A warm sub-appellation of the greater San Francisco Bay AVA (American Viticultural Area), Livermore Valley mainly hides behind the shielding effects of the bay’s eastern hills. However, late afternoon winds cool down summer nights as daytime heat rises from the Central Valley in the east, pulling the cold, foggy, bay air inland. This cooler evening air permeates the Livermore Valley's foothills, making this an ideal environment for the development of phenolic ripeness and concentration in its wine grapes.

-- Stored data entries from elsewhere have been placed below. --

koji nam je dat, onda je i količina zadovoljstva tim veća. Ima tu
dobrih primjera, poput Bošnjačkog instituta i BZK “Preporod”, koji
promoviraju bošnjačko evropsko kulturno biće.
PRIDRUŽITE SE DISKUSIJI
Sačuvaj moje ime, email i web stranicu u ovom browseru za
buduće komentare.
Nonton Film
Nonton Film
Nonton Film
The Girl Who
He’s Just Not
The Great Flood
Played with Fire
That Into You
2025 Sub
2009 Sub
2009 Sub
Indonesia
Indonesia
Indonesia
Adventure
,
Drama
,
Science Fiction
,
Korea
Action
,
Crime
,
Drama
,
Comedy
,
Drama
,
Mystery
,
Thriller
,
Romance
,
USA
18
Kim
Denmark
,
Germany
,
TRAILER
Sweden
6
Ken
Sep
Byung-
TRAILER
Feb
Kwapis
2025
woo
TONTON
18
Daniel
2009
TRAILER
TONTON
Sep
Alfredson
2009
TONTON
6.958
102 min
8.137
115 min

The Livermore Valley is one of California's oldest wine regions and has played a crucial role in shaping California's wine industry. Spanish missionaries planted the first wine grapes in the Livermore Valley in the 1760s. Then in the mid 1800s, a man named Robert Livermore planted the area’s first commercial vineyards. Winemaker pioneer C. H. Wente arrived a few years later; today the Wente Chardonnay clone is the source of a majority of California Chardonnay. Furthermore, James Concannon and the Wetmore brothers recognized the virtues of the area’s Bordeaux-like gravel soils and dedicated themselves to making high quality wine from Bordeaux varieties. Today the area is also known for high quality Petite Sirah.

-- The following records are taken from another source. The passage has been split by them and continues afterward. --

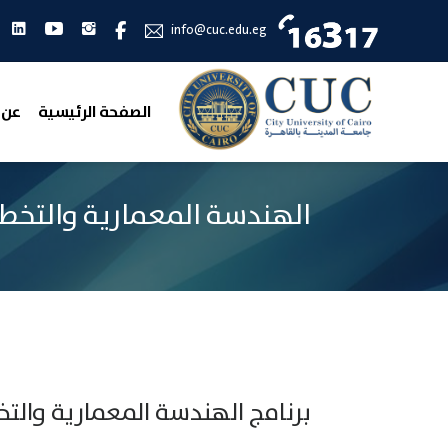
انستجرام
يوتيوب
لين
فيس بوك
info@cuc.edu.eg
الصفحة الرئيسية
عن 
الهندسة المعمارية والتخط
برنامج الهندسة المعمارية والت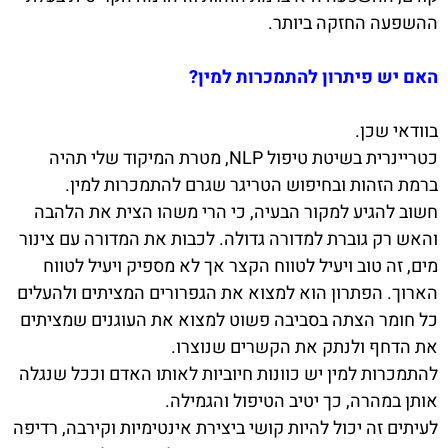
ההשפעה החזקה ביותר.
האם יש פיתרון להתמכרות למין?
בוודאי שכן.
כטריינרית בשיטת טיפול NLP, מטרת המיקוד שלי תהיה
ברמת הזהות ובחיפוש הטריגר שגרם להתמכרות למין.
חשוב להגיע למקור הבעיה, כי הרי משהו הצית את הלהבה
והאש רק גוברת למדורה גדולה. לכבות את המדורה עם צינור
מים, זה טוב ויעיל לטווח הקצר אך לא מספיק ויעיל לטווח
הארוך. הפתרון הוא למצוא את הגפרורים המציתים ולהעלים
כל חומר הצתה בסביבה פשוט למצוא את העוגנים שמציתים
את הדחף ולנתק את הקשרים שנוצרו.
להתמכרות למין יש כוונות חיוביות לאותו האדם וככל שנגלה
אותן במהרה, כך יטיב הטיפול והגמילה.
לעיתים זה יכול להיות קושי ביצירת אינטימיות וקירבה, רדיפה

Capable of a vast array of styles, Sauvignon Blanc is a crisp, refreshing variety that equally reflects both terroir and varietal character. Though it can vary depending on where it is grown, a couple of commonalities always exist—namely, zesty acidity and intense aromatics. This variety is of French provenance. Somm Secret—Along with Cabernet Franc, Sauvignon Blanc is a proud parent of Cabernet Sauvignon. That green bell pepper aroma that all three varieties share is no coincidence—it comes from a high concentration of pyrazines (herbaceous aromatic compounds) inherent to each member of the family.